Protezione speciale, convertibilità e disciplina transitoria dopo il Decreto Cutro
Abstract
La recente sentenza del Tribunale Amministrativo Regionale per la Toscana, numero 702 del 2026, si inserisce nel complesso dibattito relativo alla convertibilità del permesso di soggiorno per protezione speciale a seguito dell’entrata in vigore del Decreto Legge numero 20 del 2023, convertito con modificazioni nella Legge numero 50 del 2023. L’analisi della decisione evidenzia come la disciplina transitoria continui a rappresentare uno spazio normativo rilevante, idoneo a garantire la sopravvivenza della convertibilità nei casi in cui la domanda originaria di protezione sia stata presentata anteriormente alla riforma. Il contributo esamina il quadro normativo e giurisprudenziale, valorizzando la funzione sistematica della protezione complementare quale strumento di equilibrio tra esigenze di controllo e tutela dei diritti fondamentali.
La pronuncia oggetto della presente analisi, pubblicata su Calameo al seguente link:
https://www.calameo.com/books/008079775f3dbbc30cfe4
offre un chiarimento particolarmente significativo in ordine all’ambito applicativo della disciplina transitoria prevista dall’articolo 7 del Decreto Legge numero 20 del 2023.
Il Collegio amministrativo è chiamato a pronunciarsi sulla legittimità di un provvedimento con cui l’Amministrazione aveva dichiarato l’improcedibilità di un’istanza di conversione del permesso di soggiorno per protezione speciale in permesso per motivi di lavoro, ritenendo applicabile la nuova disciplina restrittiva introdotta dal cosiddetto Decreto Cutro. La decisione si fonda su una ricostruzione rigorosa del dato normativo, alla luce anche dell’interpretazione fornita dal Consiglio di Stato, ed assume come criterio dirimente la data di presentazione della domanda originaria di protezione.
In tale prospettiva, la sentenza afferma un principio di particolare rilievo: la disciplina transitoria deve essere interpretata nel senso di garantire l’ultrattività del regime previgente per tutte le situazioni giuridiche già avviate prima dell’entrata in vigore della riforma. Ciò implica che la possibilità di conversione non può essere esclusa nei casi in cui la domanda di protezione internazionale sia stata presentata in epoca anteriore, indipendentemente dal momento in cui viene proposta l’istanza di conversione.
Questa impostazione si colloca in linea con i principi generali dell’ordinamento, in particolare con il divieto di retroattività in senso sfavorevole e con la tutela dell’affidamento legittimo.
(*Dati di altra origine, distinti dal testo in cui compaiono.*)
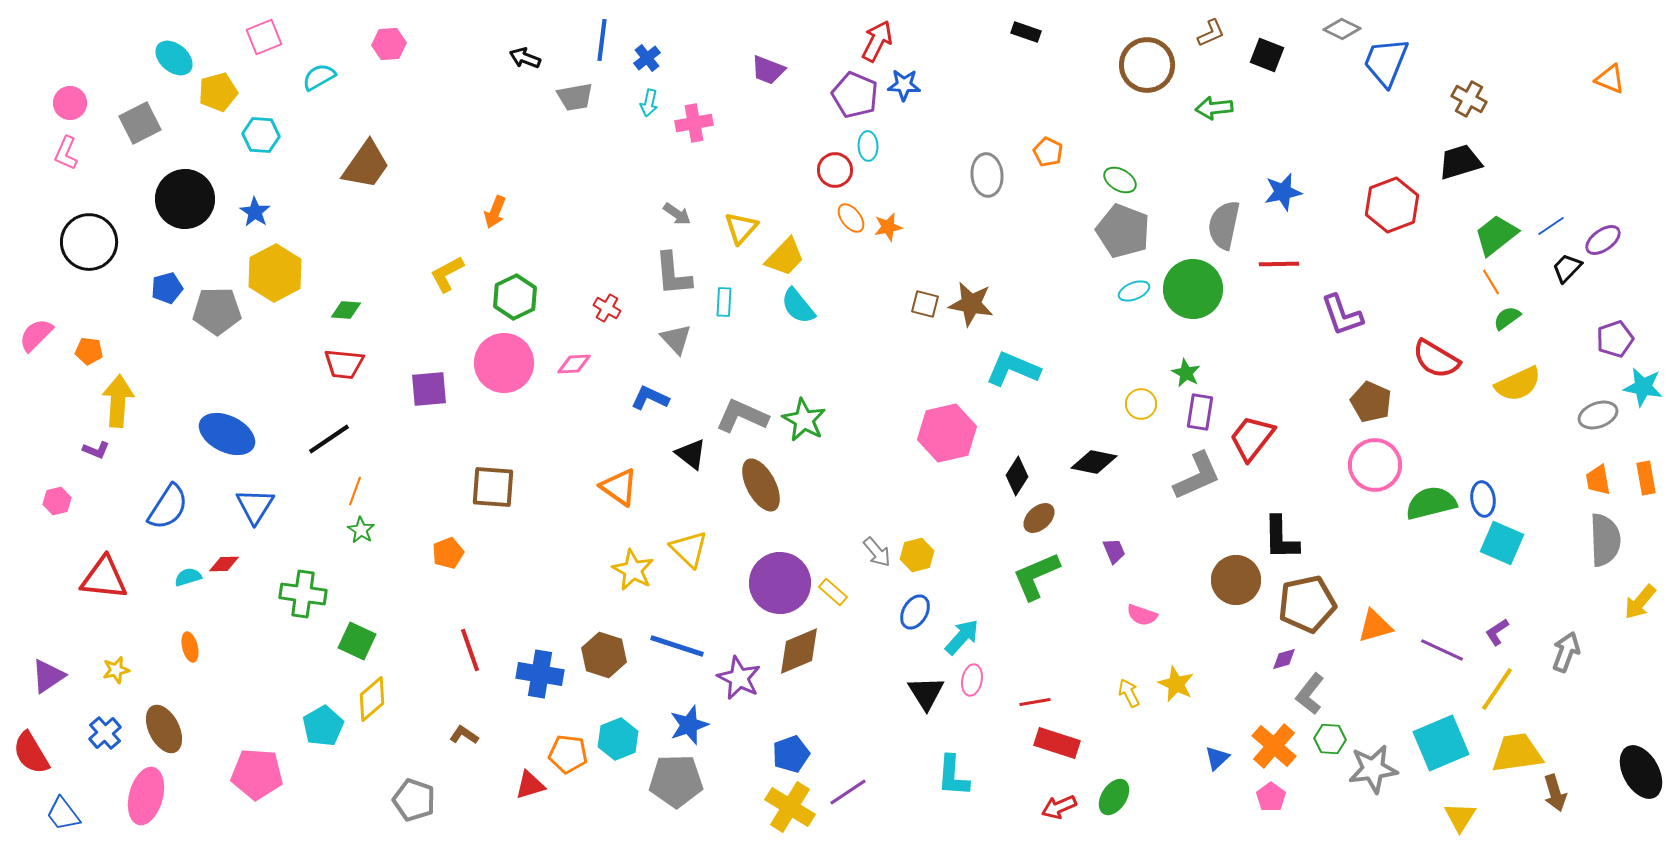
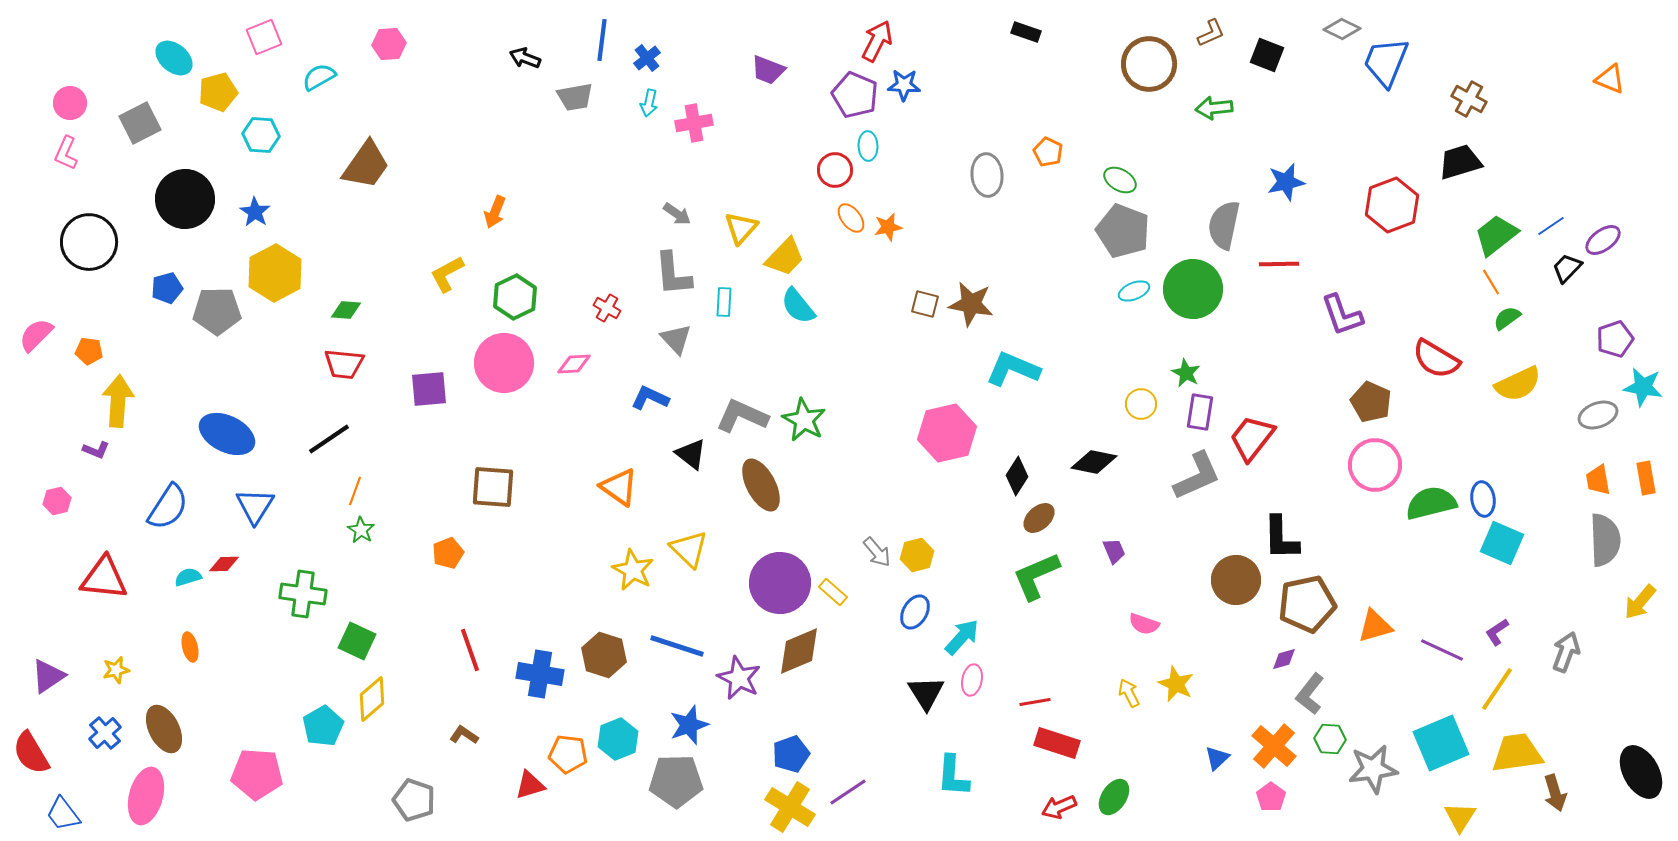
brown circle at (1147, 65): moved 2 px right, 1 px up
blue star at (1283, 192): moved 3 px right, 10 px up
pink semicircle at (1142, 615): moved 2 px right, 9 px down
L’interpretazione accolta dal TAR Toscana evita che il mutamento normativo incida in modo irragionevole su posizioni giuridiche già consolidate, impedendo che l’esito della procedura amministrativa sia condizionato esclusivamente dalla durata dei procedimenti e dalle tempistiche dell’azione amministrativa.
Sotto il profilo sistematico, la decisione contribuisce a ridefinire il ruolo della protezione speciale nel contesto successivo al Decreto Cutro. Pur a fronte di un intervento legislativo volto a restringere gli spazi di regolarizzazione, la giurisprudenza amministrativa riconosce la permanenza di ambiti di operatività della convertibilità, soprattutto in presenza di situazioni radicate nel tempo. In questo senso, la protezione complementare continua a rappresentare uno strumento flessibile, capace di adattarsi alle esigenze concrete e di garantire un bilanciamento tra interessi pubblici e diritti individuali.
La pronuncia assume, inoltre, un valore operativo rilevante, offrendo indicazioni utili per l’attività difensiva sia in sede amministrativa sia in sede giurisdizionale. In particolare, essa consente di fondare strategie difensive incentrate sulla valorizzazione della data di presentazione della domanda originaria, quale elemento determinante ai fini dell’applicazione della disciplina previgente.
In conclusione, la sentenza in esame rappresenta un tassello importante nel processo di assestamento interpretativo successivo al Decreto Cutro. Essa conferma che la portata innovativa della riforma non può essere letta in termini assoluti, ma deve essere coordinata con le disposizioni transitorie e con i principi generali dell’ordinamento, al fine di evitare applicazioni distorsive e garantire una tutela effettiva dei diritti fondamentali.
Dichiarazione di trasparenza: il presente contributo si basa sull’analisi diretta della sentenza del Tribunale Amministrativo Regionale per la Toscana numero 702 del 2026 e sulla normativa vigente, con particolare riferimento al Decreto Legge numero 20 del 2023, convertito nella Legge numero 50 del 2023. La coerenza normativa e l’attualità delle fonti sono state verificate alla data di redazione.